节选
人民日报主持海霞说:“丁真背后的美值得更多流量。”
这件事呢,跟昨天人民日报发文呼吁禁止马宝国形成了鲜明对比。
这一踩一捧的操作,我们不免要问个为什么?
现象背后都反映出的是社会现实。马保国反映的是社会上的“骗子文化”。
量子波动速读,各式各样的气功大师,算命算卦先生,以及像枭哥这样的走穴大师,都凭借着一套毫无逻辑的说辞招摇撞骗。
有句话叫做谎言重复一千遍就是真理,一些错误的话听多了人们还是有可能信以为真,更不用说缺乏判断能力的未成年人。
这就是人民日报打击马保国现象的核心原因。
但丁真不一样,他只是无意间上传了一个视频,没有那么多营销和操作的手段,留下的只有单纯和美好。
这恰恰反映出人们对套路的厌恶和对真诚的渴望。
李子柒能火的原因跟丁真是一样的,我们陷入算计套路的泥潭太深,迫切需要简单纯净的新鲜空气。
多宣传宣传丁真吧!实在是审丑疲劳,累觉不爱。
一片回答看不下去了,打个拳。
某些天天吹杨超越、一篇回答恨不得贴8张杨超越照片、为“杨超越落户上海”洗来洗去的人,到了丁真这儿就开始阴阳怪气了。

收集的数据

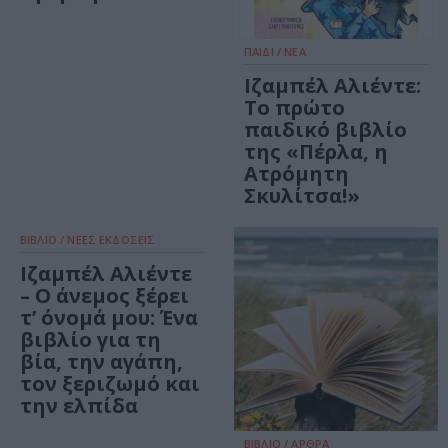
ΠΑΙΔΙ / ΝΕΑ
Ιζαμπέλ Αλιέντε:
Το πρώτο
παιδικό βιβλίο
της «Πέρλα, η
Ατρόμητη
Σκυλίτσα!»
ΒΙΒΛΙΟ / ΝΕΕΣ ΕΚΔΟΣΕΙΣ
Ιζαμπέλ Αλιέντε
– Ο άνεμος ξέρει
τ’ όνομά μου: Ένα
βιβλίο για τη
βία, την αγάπη,
τον ξεριζωμό και
την ελπίδα
ΒΙΒΛΙΟ / ΑΡΘΡΑ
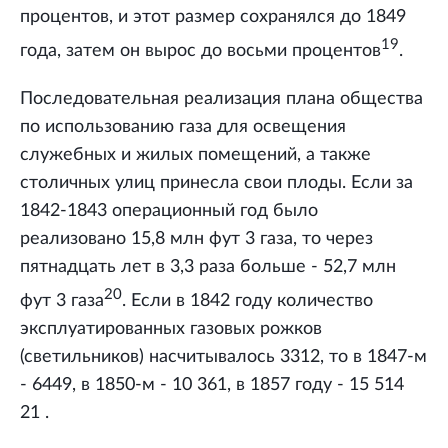
процентов, и этот размер сохранялся до 1849
19
года, затем он вырос до восьми процентов
.
Последовательная реализация плана общества
по использованию газа для освещения
служебных и жилых помещений, а также
столичных улиц принесла свои плоды. Если за
1842-1843 операционный год было
реализовано 15,8 млн фут 3 газа, то через
пятнадцать лет в 3,3 раза больше - 52,7 млн
20
фут 3 газа
. Если в 1842 году количество
эксплуатированных газовых рожков
(светильников) насчитывалось 3312, то в 1847-м
- 6449, в 1850-м - 10 361, в 1857 году - 15 514
21 .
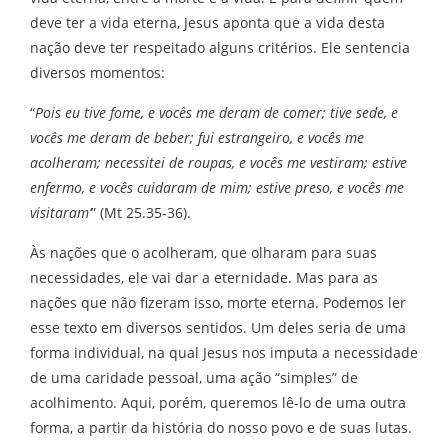
deve ter a vida eterna, Jesus aponta que a vida desta
nação deve ter respeitado alguns critérios. Ele sentencia
diversos momentos:
“
Pois eu tive fome, e vocês me deram de comer; tive sede, e
vocês me deram de beber; fui estrangeiro, e vocês me
acolheram; necessitei de roupas, e vocês me vestiram; estive
enfermo, e vocês cuidaram de mim; estive preso, e vocês me
visitaram’
” (Mt 25.35-36).
Às nações que o acolheram, que olharam para suas
necessidades, ele vai dar a eternidade. Mas para as
nações que não fizeram isso, morte eterna. Podemos ler
esse texto em diversos sentidos. Um deles seria de uma
forma individual, na qual Jesus nos imputa a necessidade
de uma caridade pessoal, uma ação “simples” de
acolhimento. Aqui, porém, queremos lê-lo de uma outra
forma, a partir da história do nosso povo e de suas lutas.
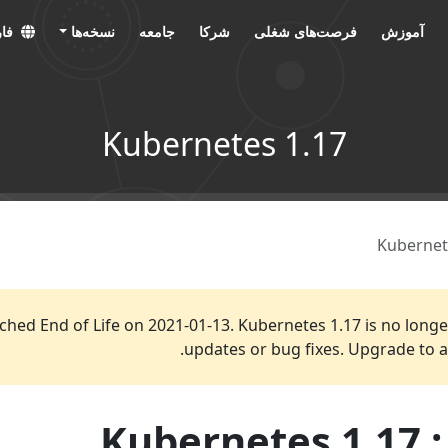
آموزش
فرصت‌های شغلی
شرکا
جامعه
نسخه‌ها
فارس
Kubernetes 1.17
Kubernet
ched End of Life on 2021-01-13. Kubernetes 1.17 is no longe
.
updates or bug fixes. Upgrade to 
Kubernetes 1.17 :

你的任务
请根据这段谈丁真的节选回答:文中说马保国反映的是社会上的哪种文化?

练习结果
“骗子文化”。